We also had Halo, catalog #3546. She was one of the first whales sighted this year, in an admittedly low-attended season down in the southeast. First seen off of Georgia on January 31st, she hustled over 1,000 miles (as the crow flies) in 3.5 weeks. As a calving female, she was one of the whales hoped to calve this year. However, the fact she’s up here feeding with no calf in attendance brings that likelihood way down. We’ll keep our eyes peeled for her and others here though. Still holding out hope a calf magically appears in our waters in the next few months.



After such a busy flight on the 24th the aerial team had high hopes that this survey would be fruitful as well. We took off from Provincetown Airport on Tuesday morning and began our flight starting in the southern part of the bay working our way north.

All was quiet until the middle of our second track line (#14), where we found a spread out aggregation of right whales. Sightings were more difficult from the prior Saturday’s flight since they were on long dives (compared to skim feeding at the surface), so it took over 3 hours to circle approximately 40 whales in a 2.5 mile radius. They seemed to be diving deep given their surfacing intervals and mud coming off of them, which suggests that there is an adequate food layer at the bottom.

Other than diving whales we did get to document a couple of low energy surface active groups (SAGs). One group included an adult female EgNo 3420 “Platypus” with an adult male EgNo 2740. Both were rolling at the surface and had their bellies up (ventral side visible) at different points of the sighting. Stroking was also observed. Platypus was born in 2004 to EgNo 2460 “Monarch.” Although she was brought to Cape Cod Bay as a calf she didn’t start coming here on her own until 2008, and since then has made intermittent appearances in the bay. EgNo 2740 was born in 1997 to EgNo 1240 “Baldy”, and is a common whale we see having come here 11 out of 21 years.
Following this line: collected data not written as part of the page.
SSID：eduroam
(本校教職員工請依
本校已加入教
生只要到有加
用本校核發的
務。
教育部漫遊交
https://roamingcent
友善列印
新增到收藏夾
The other SAG consisted of two females: EgNo 3546 “Halo” and EgNo 2791. Though SAGs likely play a role in mating, single-sex SAGs are not uncommon so there may be many reasons for them including practice and play.

We’re still in the midst of matching the 30 photographed right whales, and so far there is at least one new individual for the season: EgNo 3617 “Salem.” From the NEAq catalog we know that he is an adult male born in 2006, to EgNo 1817 “Silt.” Salem’s first sighting in Cape Cod Bay was when he was a yearling in 2007, and since then has been seen here every year since with the exception of 2013! His mother Silt is a frequent visitor as well, and has been seen by CCS every year since 2010, with the exception of 2015. We have seen her on the prior two surveys this season, and unfortunately it appears that she has been entangled since last season with new scars on her fluke and peduncle.

Weather is looking pretty bad this weekend so our next flight will likely be next week. At that point it’ll be the month of March, when in recent years our sightings have picked up and the prospect of seeing calves is greater. Though no right whale calves have been seen in the southeast yet we are still holding out hope that some were born and will be brought into the bay by their mothers soon.